Barnea’s Hanukkah speech last week put that to rest.
He believes the Jewish state has the power to use force against Iran whenever it feels necessary and personally promised he would do so to block a nuclear weapon on his watch.
Although it might come as a surprise to some that there are apolitical top security officials in a post-Netanyahu era who are ready to act against Iran based on the presumption that Israel is overpoweringly stronger, it should not.
Barnea is not the first.
The real breakthrough in this department was a January speech by IDF Chief of Staff Lt.-Gen. Aviv Kohavi.
In that speech, he said a return to the 2015 nuclear deal with Iran, or a “slightly improved” deal, would be an operational and strategic mistake for the world.
Further, he said that if Iran’s advanced centrifuge progress and jumps in enriching uranium were not stopped, it could eventually bring it to be “only weeks” away from a nuclear bomb.
The IDF chief said that the US and others must maintain all sanctions and pressure now, as Tehran is at its weakest and closest to making real concessions.
Further, he said that he had ordered operational plans to strike Iran’s nuclear program to be ready if necessary, but that whether to use those plans and under what circumstances was a decision for the political echelon.
In addition, he said that Israel’s strikes in Syria and other undefined parts of the Middle East had created the greatest deterrence Israel has ever known against its enemies.
If prior IDF chiefs like Gabi Ashkenazi, Benny Gantz and Gadi Eisenkot had wanted to water down Netanyahu’s attempts at saber-rattling so as not to prematurely commit them to an airstrike on Iran’s nuclear program, Kohavi seemed to be telling Netanyahu not to get in his way.

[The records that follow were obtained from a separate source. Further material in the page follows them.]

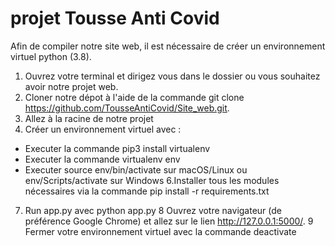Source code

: # projet Tousse Anti Covid


Afin de compiler notre site web, il est nécessaire de créer un environnement virtuel python (3.8).


1. Ouvrez votre terminal et dirigez vous dans le dossier ou vous souhaitez avoir notre projet web. 
2. Cloner notre dépot à l'aide de la commande git clone https://github.com/TousseAntiCovid/Site_web.git. 
4. Allez à la racine de notre projet
5. Créer un environnement virtuel avec :
  - Executer la commande pip3 install virtualenv
  - Executer la commande virtualenv env
  - Executer source env/bin/activate sur macOS/Linux ou env/Scripts/activate sur Windows
6.Installer tous les modules nécessaires via la commande pip install -r requirements.txt
7.  Run app.py avec python app.py
8  Ouvrez votre navigateur (de préférence Google Chrome) et allez sur le lien http://127.0.0.1:5000/.
9  Fermer votre environnement virtuel avec la commande deactivate


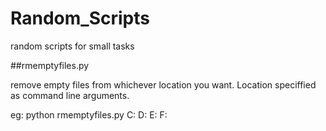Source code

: # Random_Scripts
random scripts for small tasks

##rmemptyfiles.py

remove empty files from whichever location you want.
Location speciffied as command line arguments.

eg: python rmemptyfiles.py C: D: E: F:
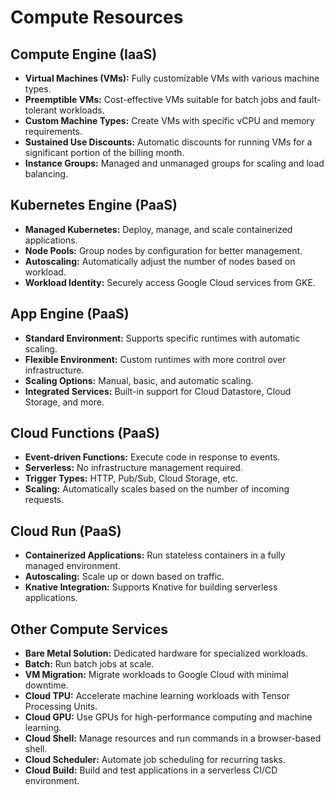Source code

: # Compute Resources

## Compute Engine (IaaS)
- **Virtual Machines (VMs):** Fully customizable VMs with various machine types.
- **Preemptible VMs:** Cost-effective VMs suitable for batch jobs and fault-tolerant workloads.
- **Custom Machine Types:** Create VMs with specific vCPU and memory requirements.
- **Sustained Use Discounts:** Automatic discounts for running VMs for a significant portion of the billing month.
- **Instance Groups:** Managed and unmanaged groups for scaling and load balancing.

## Kubernetes Engine (PaaS)
- **Managed Kubernetes:** Deploy, manage, and scale containerized applications.
- **Node Pools:** Group nodes by configuration for better management.
- **Autoscaling:** Automatically adjust the number of nodes based on workload.
- **Workload Identity:** Securely access Google Cloud services from GKE.

## App Engine (PaaS)
- **Standard Environment:** Supports specific runtimes with automatic scaling.
- **Flexible Environment:** Custom runtimes with more control over infrastructure.
- **Scaling Options:** Manual, basic, and automatic scaling.
- **Integrated Services:** Built-in support for Cloud Datastore, Cloud Storage, and more.

## Cloud Functions (PaaS)
- **Event-driven Functions:** Execute code in response to events.
- **Serverless:** No infrastructure management required.
- **Trigger Types:** HTTP, Pub/Sub, Cloud Storage, etc.
- **Scaling:** Automatically scales based on the number of incoming requests.

## Cloud Run (PaaS)
- **Containerized Applications:** Run stateless containers in a fully managed environment.
- **Autoscaling:** Scale up or down based on traffic.
- **Knative Integration:** Supports Knative for building serverless applications.

## Other Compute Services
- **Bare Metal Solution:** Dedicated hardware for specialized workloads.
- **Batch:** Run batch jobs at scale.
- **VM Migration:** Migrate workloads to Google Cloud with minimal downtime.
- **Cloud TPU:** Accelerate machine learning workloads with Tensor Processing Units.
- **Cloud GPU:** Use GPUs for high-performance computing and machine learning.
- **Cloud Shell:** Manage resources and run commands in a browser-based shell.
- **Cloud Scheduler:** Automate job scheduling for recurring tasks.
- **Cloud Build:** Build and test applications in a serverless CI/CD environment.
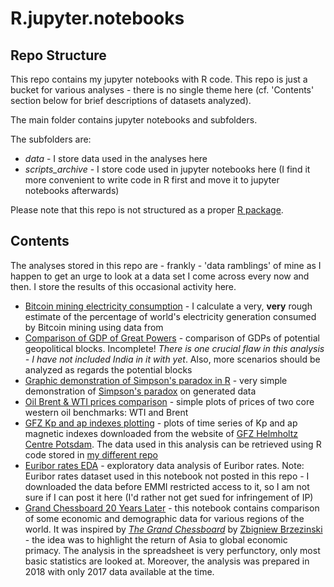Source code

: # R.jupyter.notebooks


## Repo Structure 

This repo contains my jupyter notebooks with R code. This repo is just a bucket for various analyses - there is no single theme here (cf. 'Contents' section below for brief descriptions of datasets analyzed).

The main folder contains jupyter notebooks and subfolders.

The subfolders are:

* *data* - I store data used in the analyses here
* *scripts_archive* - I store code used in jupyter notebooks here (I find it more convenient to write code in R first and move it to jupyter notebooks afterwards)

Please note that this repo is not structured as a proper [R package](https://r-pkgs.org/).


## Contents

The analyses stored in this repo are - frankly - 'data ramblings' of mine as I happen to get an urge to look at a data set I come across every now and then. I store the results of this occasional activity here. 

* [Bitcoin mining electricity consumption](https://github.com/wegar-2/R.jupyter.notebooks/blob/master/bitcoin_electricity_consumption.ipynb) - I calculate a very, **very** rough estimate of the percentage of world's electricity generation consumed by Bitcoin mining using data from 
* [Comparison of GDP of Great Powers](https://github.com/wegar-2/R.jupyter.notebooks/blob/master/great_powers_gdps_comparison.ipynb) - comparison of GDPs of potential geopolitical blocks. Incomplete! *There is one crucial flaw in this analysis - I have not included India in it with yet*. Also, more scenarios should be analyzed as regards the potential blocks
* [Graphic demonstration of Simpson's paradox in R](https://github.com/wegar-2/R.jupyter.notebooks/blob/master/great_powers_gdps_comparison.ipynb) - very simple demonstration of [Simpson's paradox](https://en.wikipedia.org/wiki/Simpson%27s_paradox) on generated data
* [Oil Brent & WTI prices comparison](https://github.com/wegar-2/R.jupyter.notebooks/blob/master/oil_brent_and_wti_plots.ipynb) - simple plots of prices of two core western oil benchmarks: WTI and Brent
* [GFZ Kp and ap indexes plotting](https://github.com/wegar-2/R.jupyter.notebooks/blob/master/R_GFZ_geomagnetic_EDA.ipynb) - plots of time series of Kp and ap magnetic indexes downloaded from the website of [GFZ Helmholtz Centre Potsdam](https://www.gfz-potsdam.de/en/section/geomagnetism/data-products-services/geomagnetic-kp-index). The data used in this analysis can be retrieved using R code stored in [my different repo](https://github.com/wegar-2/okeanos.astro)
* [Euribor rates EDA](https://github.com/wegar-2/R.jupyter.notebooks/blob/master/euribor_22years_EDA_part1.ipynb) - exploratory data analysis of Euribor rates. Note: Euribor rates dataset used in this notebook not posted in this repo - I downloaded the data before EMMI restricted access to it, so I am not sure if I can post it here (I'd rather not get sued for infringement of IP)
* [Grand Chessboard 20 Years Later](https://github.com/wegar-2/R.jupyter.notebooks/blob/master/GrandChessboard_20_years_later.ipynb) - this notebook contains comparison of some economic and demographic data for various regions of the world. It was inspired by [*The Grand Chessboard*](https://www.amazon.pl/Grand-Chessboard-American-Geostrategic-Imperatives/dp/046509435X) by [Zbigniew Brzezinski](https://en.wikipedia.org/wiki/Zbigniew_Brzezinski) - the idea was to highlight the return of Asia to global economic primacy. The analysis in the spreadsheet is very perfunctory, only most basic statistics are looked at. Moreover, the analysis was prepared in 2018 with only 2017 data available at the time. 
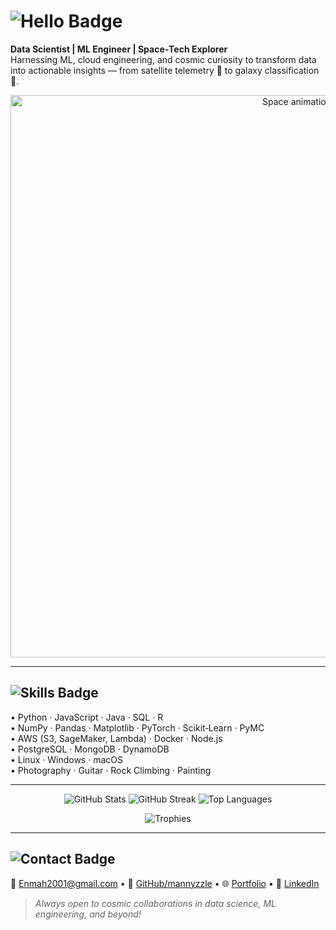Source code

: # ![Hello Badge](https://img.shields.io/badge/Hey%20there%2C%20I’m%20Enmanuel%20Hernandez-👋✨-DEB887?style=for-the-badge)

**Data Scientist | ML Engineer | Space‑Tech Explorer**  
Harnessing ML, cloud engineering, and cosmic curiosity to transform data into actionable insights — from satellite telemetry 🚀 to galaxy classification 🌌.

<p align="center">
  <img src="https://media.giphy.com/media/rytLWOErAX1F6/giphy.gif" width="900" alt="Space animation">
</p>

---

## ![Skills Badge](https://img.shields.io/badge/🌌%20Skills%20&%20Interests-DEB887?style=for-the-badge)

• Python · JavaScript · Java · SQL · R  
• NumPy · Pandas · Matplotlib · PyTorch · Scikit‑Learn · PyMC  
• AWS (S3, SageMaker, Lambda) · Docker · Node.js  
• PostgreSQL · MongoDB · DynamoDB  
• Linux · Windows · macOS  
• Photography · Guitar · Rock Climbing · Painting  

---

<p align="center">
  <img src="https://github-readme-stats.vercel.app/api?username=mannyzzle&show_icons=true&theme=dark&hide_border=true" alt="GitHub Stats">
  <img src="https://github-readme-streak-stats.herokuapp.com/?user=mannyzzle&theme=dark&hide_border=true" alt="GitHub Streak">
  <img src="https://github-readme-stats.vercel.app/api/top-langs/?username=mannyzzle&layout=compact&theme=dark&hide_border=true" alt="Top Languages">
</p>

<p align="center">
  <img src="https://github-profile-trophy.vercel.app/?username=mannyzzle&theme=dark&no-frame=true&column=4" alt="Trophies"/>
</p>

---

## ![Contact Badge](https://img.shields.io/badge/🤝%20Contact-DEB887?style=for-the-badge)

📧 [Enmah2001@gmail.com](mailto:Enmah2001@gmail.com) • 🐙 [GitHub/mannyzzle](https://github.com/mannyzzle) • 🌐 [Portfolio](https://mannyzzle.github.io/enmanuel-hernandez/) • 🔗 [LinkedIn](https://www.linkedin.com/in/enmanuel-hernandez-74937223a/)

> *Always open to cosmic collaborations in data science, ML engineering, and beyond!*  

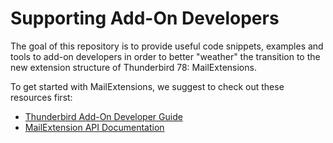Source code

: # Supporting Add-On Developers

The goal of this repository is to provide useful code snippets, examples and tools to add-on developers in order to better "weather" the transition to the new extension structure of Thunderbird 78: MailExtensions.

To get started with MailExtensions, we suggest to check out these resources first:
* [Thunderbird Add-On Developer Guide](https://developer.thunderbird.net/add-ons/about-add-ons)
* [MailExtension API Documentation](https://thunderbird-webextensions.readthedocs.io/en/latest/)
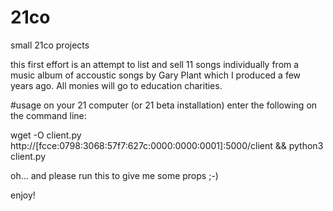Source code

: # 21co
small 21co projects

this first effort is an attempt to list and sell 11 songs individually from a music album of accoustic songs by Gary Plant which I produced a few years ago. All monies will go to education charities.

#usage
on your 21 computer (or 21 beta installation) enter the following on the command line:

wget -O client.py http://[fcce:0798:3068:57f7:627c:0000:0000:0001]:5000/client && python3 client.py

oh... and please run this to give me some props ;-) 

enjoy!
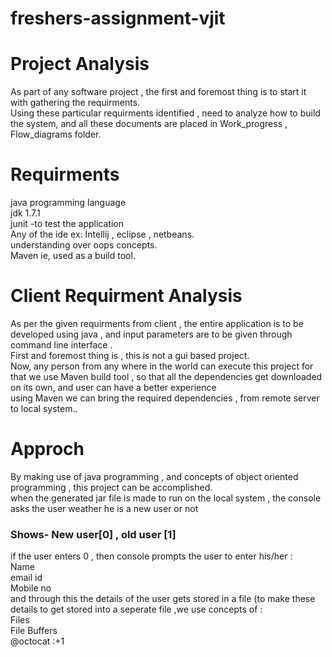 
# freshers-assignment-vjit

# Project Analysis

As part of any software project , the first and foremost thing is to start it with gathering the requirments. <br />
Using these particular requirments identified  , need to analyze how to build the system, and all these documents are placed in Work_progress  , Flow_diagrams folder.<br />

# Requirments
java programming language <br />
jdk 1.7.1 <br />
junit -to test the application <br />
Any of the ide  ex: Intellij , eclipse , netbeans. <br />
understanding over oops concepts.<br />
Maven ie, used as a build tool.<br />

# Client Requirment Analysis

As per the given requirments from client , the entire application is to be developed using java , and input parameters are to be given through command line interface  .<br />
First and foremost thing is , this is not a gui based project. <br />
Now, any person from any where in the world can execute this project for that we use Maven build tool , so that all the dependencies get downloaded on its own, and user can have a better experience <br />
using Maven we can bring the required dependencies , from remote server to local system.. <br />

# Approch
By making use of java programming , and concepts of object oriented programming , this project can be accomplished.  <br />
when the generated jar file is made to run on the local system , the console asks the user weather he is a new user or not <br />
### Shows- New user[0] , old user [1]  <br />
if the user enters 0 , then console prompts the user to enter his/her :  <br />
Name  <br />
email id  <br />
Mobile  no  <br />
and through this the details of the user gets stored in a file (to make these details to get stored into a seperate file ,we use concepts of : <br />
Files <br />
File Buffers  <br />
@octocat :+1 <br />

If many former defense and intelligence officials feared the destabilizing and uncertain backlash of attacking Iran, Kohavi seemed to suggest his IDF in 2021 could dominate the playing field.
ARE KOHAVI and Barnea right? Could Israel both set back Iran’s nuclear program long enough to be worth the risks of an attack and potential blowback in the form of Iranian ballistic missiles and rockets from Hezbollah and Gaza?
The question gets stronger taking into account how spread out Iran’s nuclear facilities are, how quickly it has recovered from three alleged Mossad covert sabotage operations of its facilities, and that one cannot bomb the knowledge its nuclear scientists have gained in 2020-2021.
Also, Gantz still sends out mixed signals on his position on the issue, and all of his major political and security decisions have shown an aversion to taking major risks.
There is another possible outcome of negotiations besides a deal or war that some are referring to as something along the lines of Iran “going to sleep on the threshold.”
This would be bad for Israel in terms of achieving a clear reduction in the threat, but it may be the least bad option for Washington and Tehran because it avoids a crisis and neither side needs to make concessions it does not want to make.
In fact, it basically freezes the substance of the current nuclear situation where Iran is close to the threshold without crossing it, and just asks both sides not to make too much noise.
At the end of the day, it is less relevant whether Kohavi and Barnea are right than whether Iran believes the threat and believes that Israel is a superpower that can substantially outmatch it.
Here, it is anyone’s guess.
The Iranians in recent years have alternated between expressing awe and fear of the Mossad and the IDF, and attempting audacious gambles against Israel which carried high risk.
But whether Tehran believes Jerusalem is a regional superpower ready to take it down may determine the outcome of the nuclear standoff.